The Chinese yuan is gaining popularity with the International Monetary Fund (IMF). The global financial institution is increasing the currency's share in its reserve basket at the expense of the euro. The US dollar is also increasing.
The International Monetary Fund (IMF) has increased the share of the Chinese yuan and the US dollar in its international currency basket, in exchange for decreasing the share of the euro. The yuan's share of the IMF's reserve currencies rose 1.36 points to 12.28 percent from 10.92, the international financial institution said over the weekend. The share of the US currency was increased by 1.65 percentage points to 43.38 percent.

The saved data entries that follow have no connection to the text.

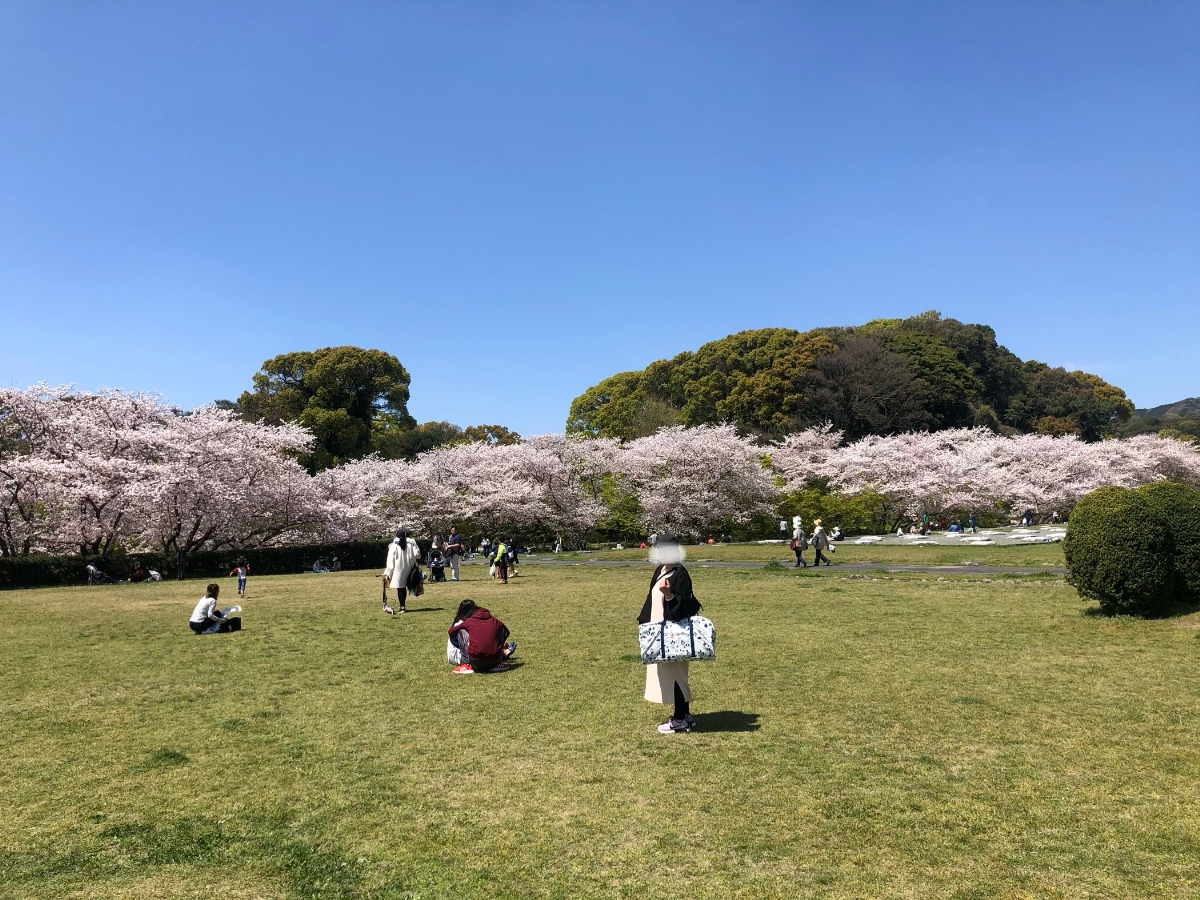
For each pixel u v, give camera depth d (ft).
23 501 90.58
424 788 17.84
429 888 13.12
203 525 103.91
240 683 29.66
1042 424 266.16
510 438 282.56
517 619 44.98
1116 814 15.11
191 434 104.63
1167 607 35.37
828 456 168.96
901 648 32.58
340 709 25.32
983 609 42.80
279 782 18.45
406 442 233.55
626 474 151.33
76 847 14.98
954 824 14.93
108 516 95.04
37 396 97.04
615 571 83.61
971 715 22.24
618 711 23.95
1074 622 36.32
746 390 226.38
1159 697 23.43
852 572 69.82
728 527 145.28
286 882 13.48
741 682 27.17
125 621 48.47
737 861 13.74
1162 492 36.09
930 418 222.89
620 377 278.46
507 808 16.52
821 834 14.70
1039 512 162.30
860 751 19.36
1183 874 12.69
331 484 124.57
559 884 13.14
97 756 20.68
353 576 86.63
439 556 74.84
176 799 17.49
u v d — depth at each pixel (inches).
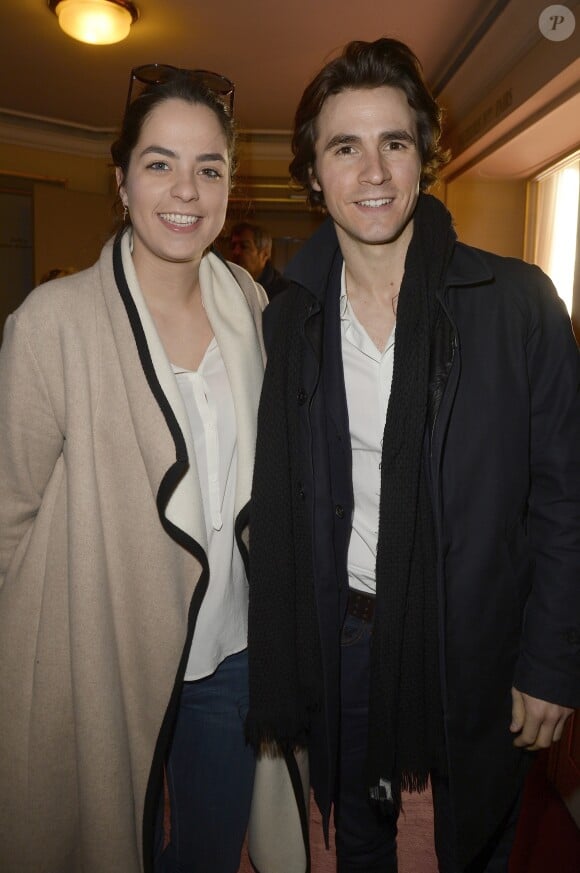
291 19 145.6
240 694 50.7
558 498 43.4
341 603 49.4
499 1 121.6
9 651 47.3
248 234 146.0
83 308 44.6
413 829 75.5
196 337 48.0
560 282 149.6
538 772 87.1
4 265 248.7
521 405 42.3
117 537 45.4
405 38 148.6
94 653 44.7
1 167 236.1
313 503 46.4
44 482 46.6
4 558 47.3
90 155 248.1
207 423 46.3
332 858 70.9
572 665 42.6
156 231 44.4
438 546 42.2
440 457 41.9
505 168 159.8
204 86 45.0
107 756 45.5
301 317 47.5
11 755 47.9
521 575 44.5
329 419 47.2
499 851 50.3
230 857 53.6
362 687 51.9
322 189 46.3
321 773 50.2
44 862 48.8
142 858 48.6
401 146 43.9
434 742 47.1
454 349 41.8
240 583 50.0
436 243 44.6
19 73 186.9
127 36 157.6
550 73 111.0
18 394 43.8
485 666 43.9
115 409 44.5
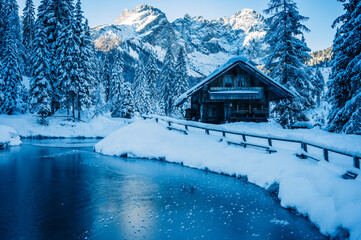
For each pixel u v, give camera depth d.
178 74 49.09
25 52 56.66
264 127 21.16
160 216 7.04
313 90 25.80
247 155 12.84
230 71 25.31
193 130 18.83
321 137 14.73
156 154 16.98
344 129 16.69
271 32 27.30
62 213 7.14
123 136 19.50
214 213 7.35
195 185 10.62
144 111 62.12
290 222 6.75
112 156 18.41
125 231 6.01
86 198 8.61
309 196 7.33
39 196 8.76
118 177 11.95
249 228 6.32
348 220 5.46
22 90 44.00
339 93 18.19
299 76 25.66
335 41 17.98
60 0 40.12
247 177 11.51
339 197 6.27
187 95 24.69
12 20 54.62
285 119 26.25
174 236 5.79
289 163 9.95
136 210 7.49
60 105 39.12
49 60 37.47
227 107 24.64
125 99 50.41
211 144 15.61
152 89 69.31
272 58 27.00
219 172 12.94
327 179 7.33
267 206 8.06
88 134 35.47
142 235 5.81
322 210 6.45
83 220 6.65
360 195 5.88
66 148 23.33
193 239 5.66
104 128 37.19
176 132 18.53
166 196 8.98
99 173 12.76
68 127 35.66
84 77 37.81
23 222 6.45
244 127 21.11
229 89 24.67
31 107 36.38
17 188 9.75
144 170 13.59
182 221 6.70
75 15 37.81
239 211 7.54
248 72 24.33
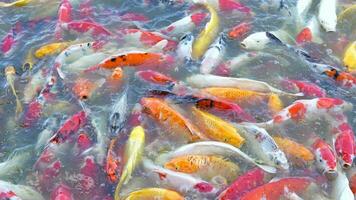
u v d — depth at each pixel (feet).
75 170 12.12
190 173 11.98
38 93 13.50
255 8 15.60
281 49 14.40
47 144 12.44
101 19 15.35
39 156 12.37
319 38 14.73
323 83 13.73
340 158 12.25
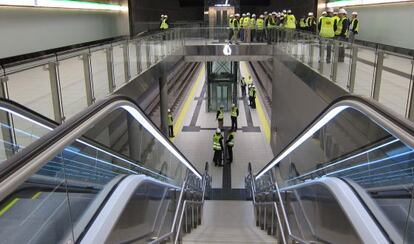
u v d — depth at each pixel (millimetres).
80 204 3430
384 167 3980
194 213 8039
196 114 20641
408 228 2844
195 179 9648
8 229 2549
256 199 8867
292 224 6066
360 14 16484
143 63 10164
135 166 5879
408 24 11992
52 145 2223
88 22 17109
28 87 5008
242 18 17609
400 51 6324
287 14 15211
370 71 6121
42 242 2736
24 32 11633
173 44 14711
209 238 6461
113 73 7344
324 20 10547
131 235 4016
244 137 16781
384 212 3238
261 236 6652
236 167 13656
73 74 5938
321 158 8289
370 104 3104
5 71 4492
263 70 24641
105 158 4641
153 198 5188
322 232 4414
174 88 22312
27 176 1871
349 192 3582
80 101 6109
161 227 5562
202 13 34594
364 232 3033
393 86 5547
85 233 3023
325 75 8352
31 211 2693
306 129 5504
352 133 6320
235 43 16688
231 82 20688
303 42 10828
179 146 15758
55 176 2934
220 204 9953
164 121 14562
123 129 8773
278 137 14031
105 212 3305
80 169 3744
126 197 3656
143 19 24094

The new weighting is based on the IMF's five-year analysis of trade and financial markets in the years 2017 to 2021. On this basis, the euro's share in the IMF currency basket was reduced more than ever before. Its stake was reduced by 1.62 percentage points to 29.31 percent. However, it still ranks second ahead of the yuan.
The IMF lowered the share of the Japanese yen by 0.74 percentage points to 7.59 percent. The British pound's share was trimmed by 0.65 percentage points to 7.44 percent.
The IMF's reserve fund, known as the Special Drawing Right (SDR), was introduced in 1996. It is made up of the world's five most important currencies: the dollar, euro, yuan, yen and pound. The Chinese currency was only included in the currency basket in 2016. In doing so, the IMF took into account the growing global economic importance of the People's Republic.